Member of the Ohio House of Representatives from the 74th district
- In office January 5, 1999 – December 31, 2006
- Preceded by: Richard Hodges
- Succeeded by: Bruce Goodwin

Personal details
- Born: September 16, 1967 (age 58) Toledo, Ohio
- Party: Republican
- Education: Bowling Green University, Capital University
- Profession: Lawyer

= Steve Buehrer =

American politician

Stephen P. Buehrer (born January 1, 1967, Toledo, Ohio) is a former Republican member of the Ohio Senate who represented the 1st district, and was an unsuccessful candidate for U.S. Congress in the special election for Ohio's 5th congressional district to replace the late Paul Gillmor. Buehrer served as director of the Ohio Bureau of Workers' Compensation until April 2016.

==Life and career==
Buehrer earned his Bachelor of Science in Social Studies Education from Bowling Green State University, and graduated Summa Cum Laude. He later attended Capital University Law School, where he earned his Juris Doctor and graduated cum laude. Buehrer lives in Delta, Ohio, with his wife, Cathy, and three sons.

Buehrer served as State Representative from 1998 to 2007. While Representative he was elected Assistant Majority Floor Leader for both the 124th and 125th General Assembly. He has also served as an intern for former Congressman Paul Gillmor, as an aide to former State Representative Jo Ann Davidson, and served in the administration of Governor George V. Voinovich. Buehrer serves as the state co-chair of the American Legislative Exchange Council (ALEC).

==Ohio Senate==
In 2006, Senator Lynn Wachtmann was unable to run for reelection for the 1st district due to term limits, as a result, Buehrer, who was also term limited, sought the seat.
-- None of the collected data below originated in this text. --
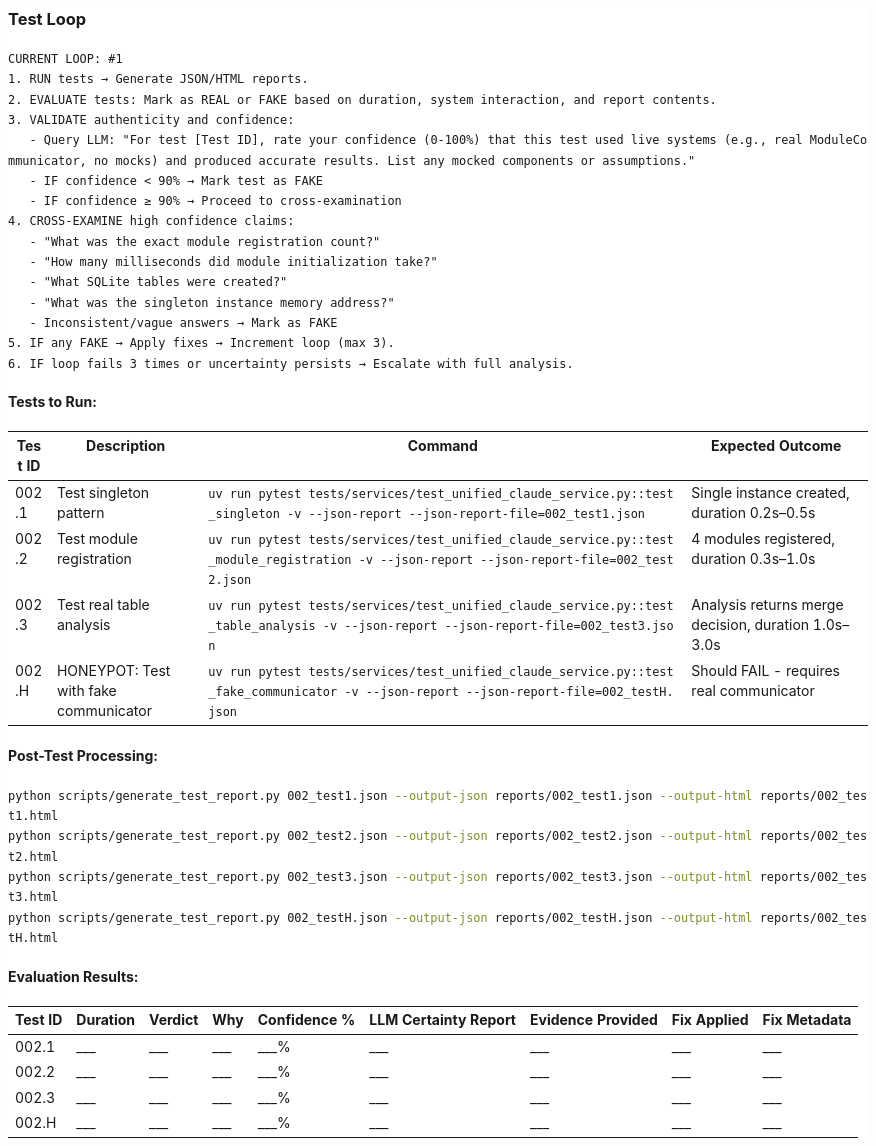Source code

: ### Test Loop
```
CURRENT LOOP: #1
1. RUN tests → Generate JSON/HTML reports.
2. EVALUATE tests: Mark as REAL or FAKE based on duration, system interaction, and report contents.
3. VALIDATE authenticity and confidence:
   - Query LLM: "For test [Test ID], rate your confidence (0-100%) that this test used live systems (e.g., real ModuleCommunicator, no mocks) and produced accurate results. List any mocked components or assumptions."
   - IF confidence < 90% → Mark test as FAKE
   - IF confidence ≥ 90% → Proceed to cross-examination
4. CROSS-EXAMINE high confidence claims:
   - "What was the exact module registration count?"
   - "How many milliseconds did module initialization take?"
   - "What SQLite tables were created?"
   - "What was the singleton instance memory address?"
   - Inconsistent/vague answers → Mark as FAKE
5. IF any FAKE → Apply fixes → Increment loop (max 3).
6. IF loop fails 3 times or uncertainty persists → Escalate with full analysis.
```

#### Tests to Run:
| Test ID | Description | Command | Expected Outcome |
|---------|-------------|---------|------------------|
| 002.1   | Test singleton pattern | `uv run pytest tests/services/test_unified_claude_service.py::test_singleton -v --json-report --json-report-file=002_test1.json` | Single instance created, duration 0.2s–0.5s |
| 002.2   | Test module registration | `uv run pytest tests/services/test_unified_claude_service.py::test_module_registration -v --json-report --json-report-file=002_test2.json` | 4 modules registered, duration 0.3s–1.0s |
| 002.3   | Test real table analysis | `uv run pytest tests/services/test_unified_claude_service.py::test_table_analysis -v --json-report --json-report-file=002_test3.json` | Analysis returns merge decision, duration 1.0s–3.0s |
| 002.H   | HONEYPOT: Test with fake communicator | `uv run pytest tests/services/test_unified_claude_service.py::test_fake_communicator -v --json-report --json-report-file=002_testH.json` | Should FAIL - requires real communicator |

#### Post-Test Processing:
```bash
python scripts/generate_test_report.py 002_test1.json --output-json reports/002_test1.json --output-html reports/002_test1.html
python scripts/generate_test_report.py 002_test2.json --output-json reports/002_test2.json --output-html reports/002_test2.html
python scripts/generate_test_report.py 002_test3.json --output-json reports/002_test3.json --output-html reports/002_test3.html
python scripts/generate_test_report.py 002_testH.json --output-json reports/002_testH.json --output-html reports/002_testH.html
```

#### Evaluation Results:
| Test ID | Duration | Verdict | Why | Confidence % | LLM Certainty Report | Evidence Provided | Fix Applied | Fix Metadata |
|---------|----------|---------|-----|--------------|---------------------|-------------------|-------------|--------------|
| 002.1   | ___      | ___     | ___ | ___%         | ___                 | ___               | ___         | ___          |
| 002.2   | ___      | ___     | ___ | ___%         | ___                 | ___               | ___         | ___          |
| 002.3   | ___      | ___     | ___ | ___%         | ___                 | ___               | ___         | ___          |
| 002.H   | ___      | ___     | ___ | ___%         | ___                 | ___               | ___         | ___          |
In the primary election, he faced Jim Hoops, who was also an incumbent member of the Ohio House of Representatives. Buehrer easily won the Republican nomination against Hoops, securing 60.75% of the electorate. With the district being one of the most Republican in Ohio, Buehrer easily won the general election with 60.08% of the vote. He took a seat in the Senate on January 2, 2007, and served as Chairman of the Highways and Transportation Committee in his freshman term.

When Congressman Paul Gillmor died unexpectedly, Buehrer entered the special election to replace him. However, he failed to secure the Republican nomination, losing to Bob Latta 43.66% to 40.23%.

Returning to the Senate, Buehrer served as chairman of the Insurance, Commerce and Labor Committee for the 128th Ohio General Assembly. He won reelection to his seat in 2010, securing exactly 74% of the vote against Democrat Eric Cramner.

In late November 2010, Governor-elect John Kasich announced that Buehrer would serve as the next director of the Ohio Bureau of Workers' Compensation. Although he had just won a second term, he resigned from his Senate seat to take the post, and was succeeded by Cliff Hite.